Mike Cohn's book on Agile Estimating and Planning is a very good book on the subject. He does a great way of describing the use of story points and velocity to do long term planning on projects. Highly recommended if you are doing agile software development.

Joel Spolsky has an article on Evidence-Based Scheduling (EBS) in which he uses a Monte Carlo simulation to calculate the likelihood that a particular estimate will be met. Spolsky's approach sounds interesting but I have not tried it myself. The fact that uses historic values to calculate probabilities sounds promising. Still, I am afraid that it requires more time and effort than the value that it provides but I don't have any experience with it.
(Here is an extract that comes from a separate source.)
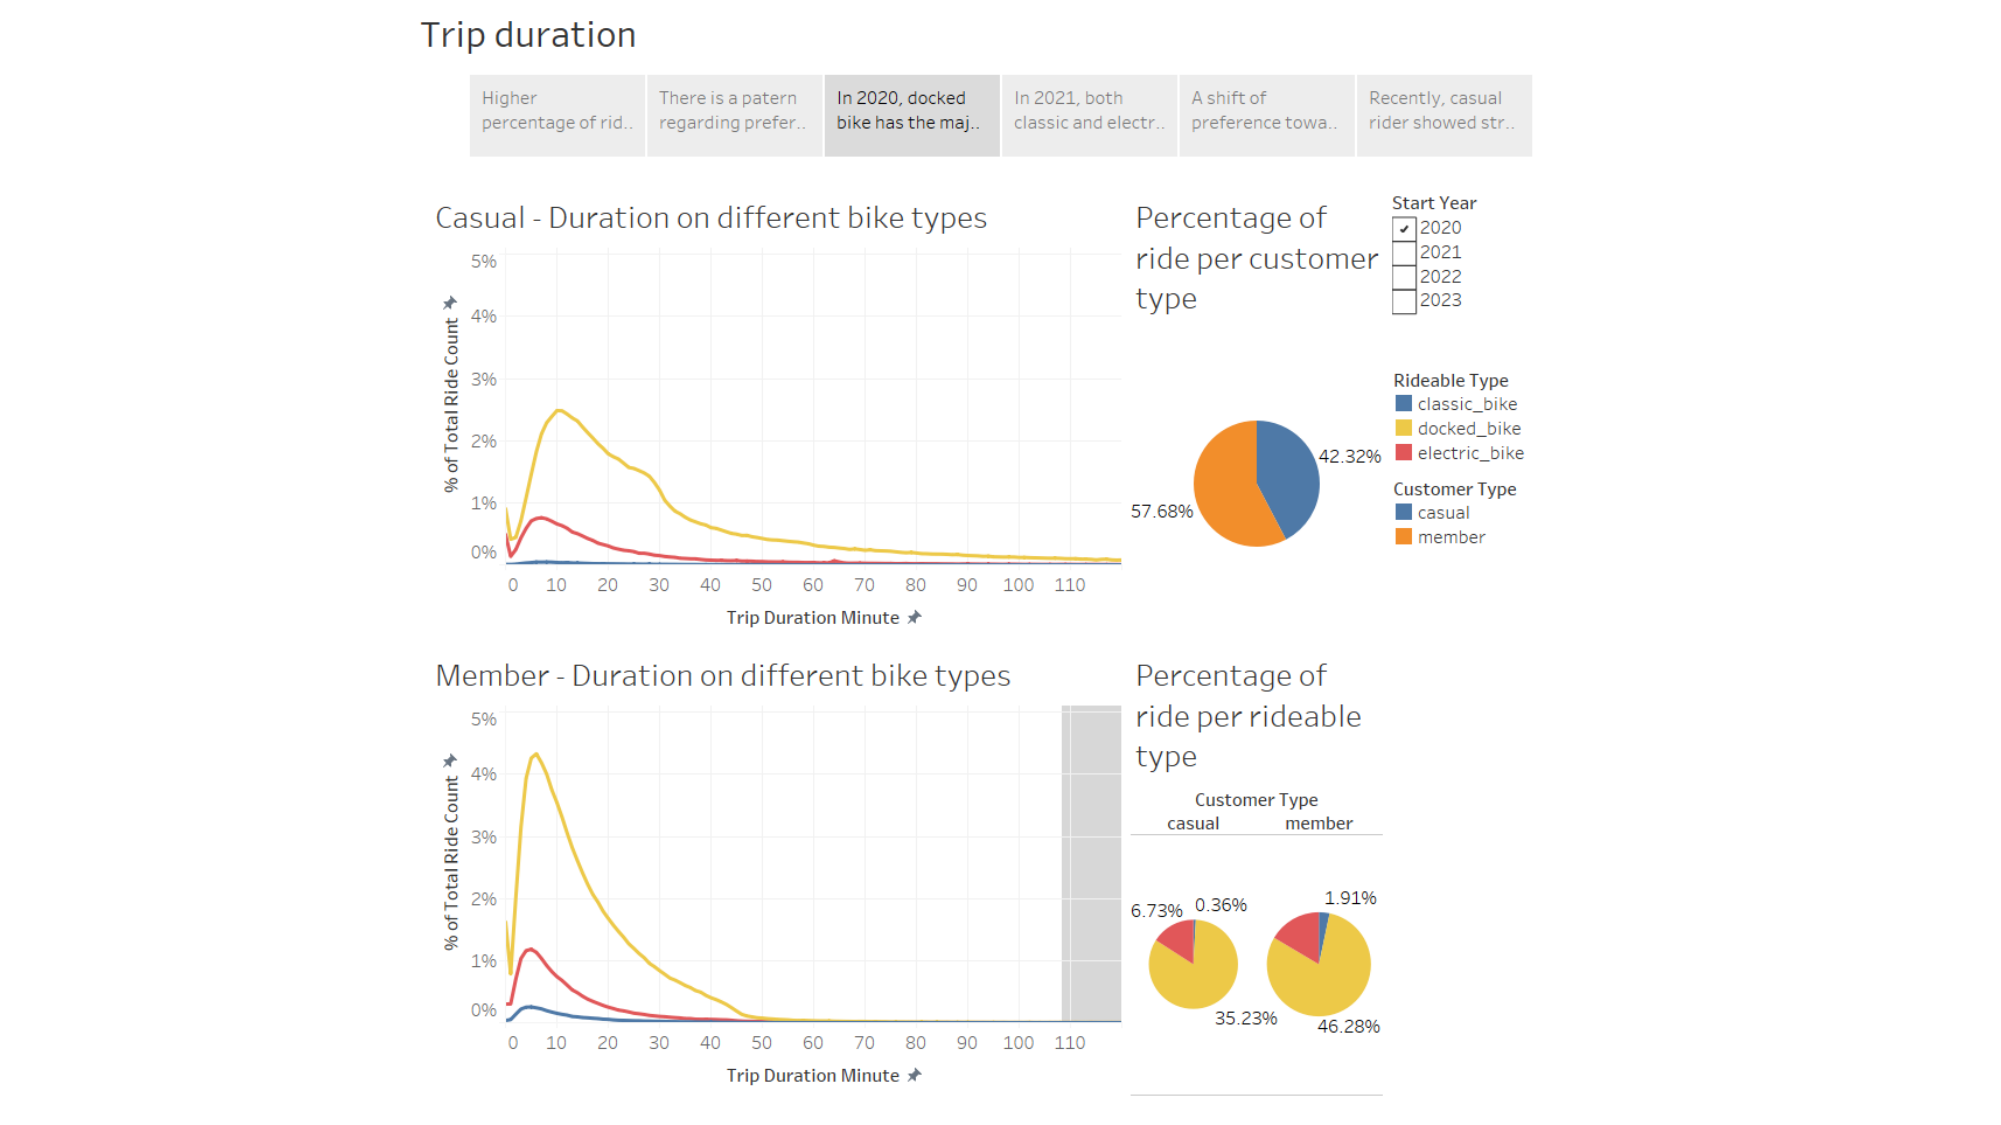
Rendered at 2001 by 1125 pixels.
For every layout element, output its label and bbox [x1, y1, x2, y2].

picture [407, 0, 1593, 1125]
What to do about missed estimates?

Of the things that are controversial about estimates the one about missed estimates is probably the worst. It's almost taboo. Although everybody misses estimates but nobody wants to talk about it.

If you (or your team) misses an estimate, get over it. It happens. Don't let it bring you down. Review why you missed it and act on your findings. Perhaps the task is just more complicated than you thought -- it is perfectly OK to admit this. Maybe you need to break the task down in smaller chunks next time, or you need less distractions. What ever you do however, make sure to use the knowledge that it took longer than you expected next time you estimate a similar task. Don't tell yourself that "next time will be better because I've been there before." Remember: use history as a guidance rather than hope.

If somebody else misses an estimate see the previous paragraph. Talk with them to see why it was missed and act on it. Don't expect that because somebody thought something would take 5 days that is the time it will take. Remember that it is an estimate, a forecast.

There might be instances where a team or an individual developer constantly misses estimates by a long shot. If that is the case, there are perhaps larger issues that need to be addressed. Does the team/developer has the right tools for the job? Is the team/developer qualified for the job? Are the expectations for the team/developer realistic? Is it always the same team/individual? These are perfectly valid questions on a team/individual that is not performing at the pace that the business expects. The problem might be the team, the expectations, or both.

The role of the product owner

In my experience most product owners learn the effectiveness of their team's estimates in a few cycles. Product owners are not necessarily as optimistic as developers and they can provide valuable feedback to the team after just a few rounds of estimates. This is great feedback that a lot of teams don't use. Product owners bring different experiences, business knowledge, and personality styles to the team that can be very useful when estimating and setting expectations.